*** Supplied information Section Begins ***

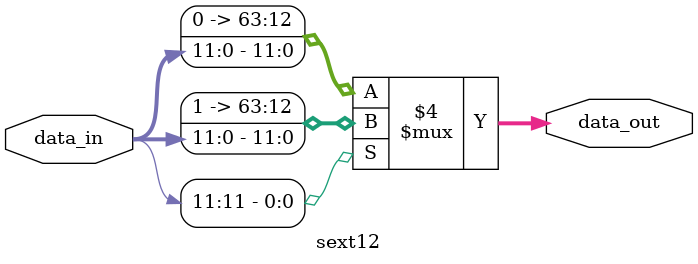
<source format=sv>
`ifndef __SEXT12_SV
`define __SEXT12_SV
`ifdef VERILATOR

`else

`endif

module sext12#(parameter N=12)(
   input [N-1:0] data_in,
   output logic [63:0] data_out

 );
 always_comb begin
   if(data_in[N-1]==1)data_out={{(64-N){1'b1}},data_in};
   else data_out={{(64-N){1'b0}},data_in};
 end
endmodule

`endif
</source>
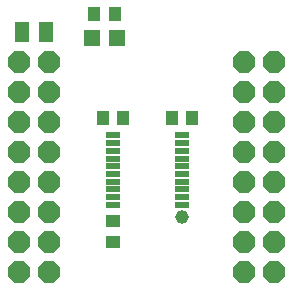
<source format=gts>
G75*
G70*
%OFA0B0*%
%FSLAX24Y24*%
%IPPOS*%
%LPD*%
%AMOC8*
5,1,8,0,0,1.08239X$1,22.5*
%
%ADD10OC8,0.0740*%
%ADD11R,0.0460X0.0680*%
%ADD12R,0.0552X0.0552*%
%ADD13R,0.0430X0.0500*%
%ADD14R,0.0470X0.0200*%
%ADD15R,0.0500X0.0430*%
%ADD16C,0.0456*%
D10*
X003293Y001050D03*
X003293Y002050D03*
X003293Y003050D03*
X003293Y004050D03*
X003293Y005050D03*
X003293Y006050D03*
X003293Y007050D03*
X003293Y008050D03*
X004293Y008050D03*
X004293Y007050D03*
X004293Y006050D03*
X004293Y005050D03*
X004293Y004050D03*
X004293Y003050D03*
X004293Y002050D03*
X004293Y001050D03*
X010793Y001050D03*
X010793Y002050D03*
X011793Y002050D03*
X011793Y001050D03*
X011793Y003050D03*
X010793Y003050D03*
X010793Y004050D03*
X011793Y004050D03*
X011793Y005050D03*
X010793Y005050D03*
X010793Y006050D03*
X011793Y006050D03*
X011793Y007050D03*
X010793Y007050D03*
X010793Y008050D03*
X011793Y008050D03*
D11*
X004203Y009050D03*
X003383Y009050D03*
D12*
X005730Y008850D03*
X006557Y008850D03*
D13*
X006483Y009650D03*
X005803Y009650D03*
X006078Y006200D03*
X006758Y006200D03*
X008378Y006200D03*
X009058Y006200D03*
D14*
X008717Y005602D03*
X008717Y005346D03*
X008717Y005090D03*
X008717Y004834D03*
X008717Y004578D03*
X008717Y004322D03*
X008717Y004066D03*
X008717Y003810D03*
X008717Y003554D03*
X008717Y003298D03*
X006420Y003298D03*
X006420Y003554D03*
X006420Y003810D03*
X006420Y004066D03*
X006420Y004322D03*
X006420Y004578D03*
X006420Y004834D03*
X006420Y005090D03*
X006420Y005346D03*
X006420Y005602D03*
D15*
X006418Y002740D03*
X006418Y002060D03*
D16*
X008718Y002900D03*
M02*

</source>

*** Supplied information Section Ends ***

Retype every record above exactly as written, but leave out the pictures.

<source format=sv>
`ifndef __SEXT12_SV
`define __SEXT12_SV
`ifdef VERILATOR

`else

`endif

module sext12#(parameter N=12)(
   input [N-1:0] data_in,
   output logic [63:0] data_out

 );
 always_comb begin
   if(data_in[N-1]==1)data_out={{(64-N){1'b1}},data_in};
   else data_out={{(64-N){1'b0}},data_in};
 end
endmodule

`endif
</source>
<source format=gts>
G75*
G70*
%OFA0B0*%
%FSLAX24Y24*%
%IPPOS*%
%LPD*%
%AMOC8*
5,1,8,0,0,1.08239X$1,22.5*
%
%ADD10OC8,0.0740*%
%ADD11R,0.0460X0.0680*%
%ADD12R,0.0552X0.0552*%
%ADD13R,0.0430X0.0500*%
%ADD14R,0.0470X0.0200*%
%ADD15R,0.0500X0.0430*%
%ADD16C,0.0456*%
D10*
X003293Y001050D03*
X003293Y002050D03*
X003293Y003050D03*
X003293Y004050D03*
X003293Y005050D03*
X003293Y006050D03*
X003293Y007050D03*
X003293Y008050D03*
X004293Y008050D03*
X004293Y007050D03*
X004293Y006050D03*
X004293Y005050D03*
X004293Y004050D03*
X004293Y003050D03*
X004293Y002050D03*
X004293Y001050D03*
X010793Y001050D03*
X010793Y002050D03*
X011793Y002050D03*
X011793Y001050D03*
X011793Y003050D03*
X010793Y003050D03*
X010793Y004050D03*
X011793Y004050D03*
X011793Y005050D03*
X010793Y005050D03*
X010793Y006050D03*
X011793Y006050D03*
X011793Y007050D03*
X010793Y007050D03*
X010793Y008050D03*
X011793Y008050D03*
D11*
X004203Y009050D03*
X003383Y009050D03*
D12*
X005730Y008850D03*
X006557Y008850D03*
D13*
X006483Y009650D03*
X005803Y009650D03*
X006078Y006200D03*
X006758Y006200D03*
X008378Y006200D03*
X009058Y006200D03*
D14*
X008717Y005602D03*
X008717Y005346D03*
X008717Y005090D03*
X008717Y004834D03*
X008717Y004578D03*
X008717Y004322D03*
X008717Y004066D03*
X008717Y003810D03*
X008717Y003554D03*
X008717Y003298D03*
X006420Y003298D03*
X006420Y003554D03*
X006420Y003810D03*
X006420Y004066D03*
X006420Y004322D03*
X006420Y004578D03*
X006420Y004834D03*
X006420Y005090D03*
X006420Y005346D03*
X006420Y005602D03*
D15*
X006418Y002740D03*
X006418Y002060D03*
D16*
X008718Y002900D03*
M02*

</source>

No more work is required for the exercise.